Subsequent cases involving former governors—Joshua Dariye, Jolly Nyame, and Orji Uzor Kalu—reinforced a central principle:

The power to prosecute is not determined by ownership of the allegedly stolen property.

In Nyame v. FRN, the Court clarified that criminal offences are offences against the state—not against the specific government entity whose funds were misappropriated. A prosecutor need not “own” the stolen property. What matters is whether a law has been violated and whether the prosecuting authority is empowered under that law.

Justice Sylvester Ngwuta, in Dariye v. FRN, made the point even more plainly: once a federal statute is violated, federal prosecutorial power is engaged. The ownership of the funds—whether federal or state—is immaterial.

This is orthodox criminal law doctrine. Theft from a private company does not require the company to prosecute; the state prosecutes. The same logic applies here.

The Federal High Court Split — and Its Resolution

Some Federal High Court decisions once leaned toward the federalism objection. In cases involving Rivers and Ekiti States, certain judges held that only State Houses of Assembly could investigate state finances.

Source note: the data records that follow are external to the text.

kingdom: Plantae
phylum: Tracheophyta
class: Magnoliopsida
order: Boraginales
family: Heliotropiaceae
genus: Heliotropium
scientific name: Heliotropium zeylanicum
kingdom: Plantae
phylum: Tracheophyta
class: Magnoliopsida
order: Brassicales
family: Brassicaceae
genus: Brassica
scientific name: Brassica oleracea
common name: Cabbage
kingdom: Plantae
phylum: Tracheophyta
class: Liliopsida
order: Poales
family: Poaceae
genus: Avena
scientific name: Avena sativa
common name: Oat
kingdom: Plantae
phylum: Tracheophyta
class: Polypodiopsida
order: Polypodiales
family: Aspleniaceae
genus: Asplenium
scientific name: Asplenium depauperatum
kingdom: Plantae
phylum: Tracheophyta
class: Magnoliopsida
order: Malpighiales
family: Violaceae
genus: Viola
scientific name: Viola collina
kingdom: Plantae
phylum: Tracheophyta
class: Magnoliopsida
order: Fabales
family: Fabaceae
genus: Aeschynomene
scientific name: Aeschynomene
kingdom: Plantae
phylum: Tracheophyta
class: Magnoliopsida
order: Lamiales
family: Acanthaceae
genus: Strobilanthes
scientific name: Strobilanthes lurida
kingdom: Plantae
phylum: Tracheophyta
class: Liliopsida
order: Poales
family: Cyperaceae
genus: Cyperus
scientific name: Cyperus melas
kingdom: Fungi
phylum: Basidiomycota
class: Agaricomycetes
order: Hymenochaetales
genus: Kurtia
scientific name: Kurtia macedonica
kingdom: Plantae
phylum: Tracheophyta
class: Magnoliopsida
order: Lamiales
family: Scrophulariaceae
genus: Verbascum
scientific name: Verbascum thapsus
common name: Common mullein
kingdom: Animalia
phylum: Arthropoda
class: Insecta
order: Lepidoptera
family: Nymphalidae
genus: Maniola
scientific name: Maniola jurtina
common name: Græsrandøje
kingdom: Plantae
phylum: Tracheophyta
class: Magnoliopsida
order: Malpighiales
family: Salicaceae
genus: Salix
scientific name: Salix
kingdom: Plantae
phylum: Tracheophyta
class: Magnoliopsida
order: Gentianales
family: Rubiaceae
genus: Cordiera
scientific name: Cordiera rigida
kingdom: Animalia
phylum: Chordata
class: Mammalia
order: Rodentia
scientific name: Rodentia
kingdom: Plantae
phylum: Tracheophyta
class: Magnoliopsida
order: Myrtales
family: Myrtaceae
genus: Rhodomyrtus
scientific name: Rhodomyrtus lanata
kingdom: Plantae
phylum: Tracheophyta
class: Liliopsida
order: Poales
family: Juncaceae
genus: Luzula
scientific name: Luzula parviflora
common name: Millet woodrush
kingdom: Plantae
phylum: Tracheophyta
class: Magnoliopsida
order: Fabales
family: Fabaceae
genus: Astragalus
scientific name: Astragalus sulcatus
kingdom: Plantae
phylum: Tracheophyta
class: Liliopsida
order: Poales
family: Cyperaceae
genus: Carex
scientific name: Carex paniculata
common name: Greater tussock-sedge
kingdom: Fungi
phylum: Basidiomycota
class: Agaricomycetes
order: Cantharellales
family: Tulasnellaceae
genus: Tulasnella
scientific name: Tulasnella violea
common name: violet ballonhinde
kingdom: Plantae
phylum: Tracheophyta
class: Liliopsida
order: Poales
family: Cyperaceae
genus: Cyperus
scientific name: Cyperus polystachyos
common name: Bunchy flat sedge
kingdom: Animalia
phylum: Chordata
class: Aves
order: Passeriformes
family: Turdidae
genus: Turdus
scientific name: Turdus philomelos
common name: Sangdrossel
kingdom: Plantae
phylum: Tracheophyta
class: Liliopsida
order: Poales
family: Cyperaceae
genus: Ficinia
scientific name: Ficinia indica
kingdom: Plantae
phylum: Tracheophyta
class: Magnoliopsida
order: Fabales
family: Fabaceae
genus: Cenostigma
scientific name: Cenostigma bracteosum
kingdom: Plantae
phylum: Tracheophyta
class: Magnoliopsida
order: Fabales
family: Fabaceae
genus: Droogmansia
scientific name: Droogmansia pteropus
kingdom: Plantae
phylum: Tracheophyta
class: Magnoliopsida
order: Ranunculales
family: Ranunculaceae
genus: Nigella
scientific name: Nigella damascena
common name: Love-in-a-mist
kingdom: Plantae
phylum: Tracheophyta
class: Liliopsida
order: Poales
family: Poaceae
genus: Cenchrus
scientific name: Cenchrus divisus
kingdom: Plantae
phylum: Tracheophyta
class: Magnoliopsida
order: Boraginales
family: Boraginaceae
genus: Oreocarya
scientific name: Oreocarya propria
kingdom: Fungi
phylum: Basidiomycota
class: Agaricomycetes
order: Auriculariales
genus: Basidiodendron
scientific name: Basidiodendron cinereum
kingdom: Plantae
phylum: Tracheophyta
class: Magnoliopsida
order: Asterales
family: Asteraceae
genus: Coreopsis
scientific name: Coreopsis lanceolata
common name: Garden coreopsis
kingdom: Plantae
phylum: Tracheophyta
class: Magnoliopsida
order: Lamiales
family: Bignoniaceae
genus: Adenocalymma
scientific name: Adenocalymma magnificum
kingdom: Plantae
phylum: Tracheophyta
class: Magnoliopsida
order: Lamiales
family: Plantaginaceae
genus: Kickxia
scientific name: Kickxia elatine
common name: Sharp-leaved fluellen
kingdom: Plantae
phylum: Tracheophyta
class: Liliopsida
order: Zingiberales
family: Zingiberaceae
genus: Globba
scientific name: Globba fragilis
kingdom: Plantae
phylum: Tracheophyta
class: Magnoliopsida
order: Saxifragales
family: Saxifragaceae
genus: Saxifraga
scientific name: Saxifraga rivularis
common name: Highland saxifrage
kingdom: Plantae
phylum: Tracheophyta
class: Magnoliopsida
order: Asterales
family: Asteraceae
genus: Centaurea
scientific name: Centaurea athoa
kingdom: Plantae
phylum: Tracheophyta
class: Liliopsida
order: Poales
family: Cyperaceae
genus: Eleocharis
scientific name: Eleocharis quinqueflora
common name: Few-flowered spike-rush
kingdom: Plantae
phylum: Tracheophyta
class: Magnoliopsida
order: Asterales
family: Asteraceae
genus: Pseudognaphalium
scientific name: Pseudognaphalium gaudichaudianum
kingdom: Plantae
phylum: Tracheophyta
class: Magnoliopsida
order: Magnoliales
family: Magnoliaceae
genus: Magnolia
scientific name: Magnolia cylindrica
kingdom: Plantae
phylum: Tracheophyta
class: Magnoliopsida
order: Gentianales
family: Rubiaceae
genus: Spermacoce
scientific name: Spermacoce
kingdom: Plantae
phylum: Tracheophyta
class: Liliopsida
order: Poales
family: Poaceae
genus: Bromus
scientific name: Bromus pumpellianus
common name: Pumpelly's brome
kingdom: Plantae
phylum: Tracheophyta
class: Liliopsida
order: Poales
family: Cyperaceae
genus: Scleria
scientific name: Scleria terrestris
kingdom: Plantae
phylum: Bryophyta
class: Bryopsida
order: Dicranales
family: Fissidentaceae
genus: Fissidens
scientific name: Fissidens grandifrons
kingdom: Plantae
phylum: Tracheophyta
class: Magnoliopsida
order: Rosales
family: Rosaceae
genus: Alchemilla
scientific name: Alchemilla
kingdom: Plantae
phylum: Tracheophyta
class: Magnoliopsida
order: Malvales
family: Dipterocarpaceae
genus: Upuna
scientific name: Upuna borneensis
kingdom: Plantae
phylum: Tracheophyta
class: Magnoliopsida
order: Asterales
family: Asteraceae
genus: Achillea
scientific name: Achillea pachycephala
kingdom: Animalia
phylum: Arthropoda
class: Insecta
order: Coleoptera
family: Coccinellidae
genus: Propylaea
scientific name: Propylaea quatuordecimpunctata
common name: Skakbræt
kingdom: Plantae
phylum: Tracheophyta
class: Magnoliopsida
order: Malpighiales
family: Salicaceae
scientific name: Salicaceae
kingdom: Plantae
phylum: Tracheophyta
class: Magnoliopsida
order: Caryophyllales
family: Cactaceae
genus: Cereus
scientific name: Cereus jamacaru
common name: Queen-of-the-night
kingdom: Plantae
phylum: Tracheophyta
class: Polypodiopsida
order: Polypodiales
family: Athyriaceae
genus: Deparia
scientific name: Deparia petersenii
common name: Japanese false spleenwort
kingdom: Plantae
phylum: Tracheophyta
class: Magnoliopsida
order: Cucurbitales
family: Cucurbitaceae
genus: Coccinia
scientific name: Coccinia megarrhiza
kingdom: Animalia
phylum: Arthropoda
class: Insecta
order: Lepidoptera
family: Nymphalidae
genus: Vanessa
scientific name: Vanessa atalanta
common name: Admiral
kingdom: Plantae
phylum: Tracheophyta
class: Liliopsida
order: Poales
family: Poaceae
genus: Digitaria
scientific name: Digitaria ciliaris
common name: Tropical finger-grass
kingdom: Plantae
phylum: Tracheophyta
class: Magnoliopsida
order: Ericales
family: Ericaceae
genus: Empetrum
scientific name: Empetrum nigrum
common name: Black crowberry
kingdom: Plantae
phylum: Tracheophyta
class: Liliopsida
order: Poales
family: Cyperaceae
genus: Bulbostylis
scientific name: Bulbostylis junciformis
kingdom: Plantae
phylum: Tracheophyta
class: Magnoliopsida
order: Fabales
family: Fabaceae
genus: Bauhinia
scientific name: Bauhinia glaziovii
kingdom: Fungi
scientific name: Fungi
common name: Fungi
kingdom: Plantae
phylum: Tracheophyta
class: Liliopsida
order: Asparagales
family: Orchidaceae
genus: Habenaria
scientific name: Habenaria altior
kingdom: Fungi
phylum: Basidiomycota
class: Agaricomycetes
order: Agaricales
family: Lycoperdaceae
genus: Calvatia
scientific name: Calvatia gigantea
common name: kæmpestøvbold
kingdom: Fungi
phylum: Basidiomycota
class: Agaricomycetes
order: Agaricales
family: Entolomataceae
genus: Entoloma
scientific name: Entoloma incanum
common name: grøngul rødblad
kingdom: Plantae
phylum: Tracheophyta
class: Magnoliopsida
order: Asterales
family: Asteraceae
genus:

However, in 2018, Justice Nnamdi Dimgba rejected that reasoning in a suit brought by Benue State. He held that EFCC’s powers under Sections 6 and 7 of its Act are broad and not geographically confined. He emphasized that the constitutional provisions empowering state legislatures to conduct oversight do not exclude federal criminal jurisdiction.

Justice S.K. Idris reached a similar conclusion in Sokoto State’s challenge against both the EFCC and the ICPC, relying squarely on the Supreme Court’s reasoning in A.G. Ondo v. A.G. Federation.

At this stage, the judicial trajectory is unmistakable: anti-corruption statutes enacted by the National Assembly apply across the Federation.

The Doctrinal Bottom Line

The federalism argument conflates two distinct concepts:

  1. Legislative oversight (a political and administrative function).
  2. Criminal investigation and prosecution (a sovereign function).

A State House of Assembly can investigate how appropriated funds are administered. That is internal governance.

But where conduct potentially constitutes money laundering, fraud, criminal breach of trust, or other economic crimes under federal law, prosecutorial competence is triggered. That competence lies with agencies empowered by federal statute—most notably the EFCC.

Federalism does not immunize criminality. It distributes governance; it does not fragment sovereignty.

The Real Issue Is Not Jurisdiction — It Is Politics

The jurisdictional debate surfaces predictably when investigations touch powerful state actors. Rarely does anyone argue that the EFCC lacks power when the accused is a local government chairman or a political opponent.

The legal question, in truth, has largely been settled. The Supreme Court’s jurisprudence leaves little ambiguity: ownership of the misappropriated funds does not determine prosecutorial authority.

The EFCC may investigate state finances where there is reasonable suspicion of economic or financial crime.

Whether it does so consistently, professionally, and without partisan coloration is a different debate entirely.

And that is where the conversation properly belongs.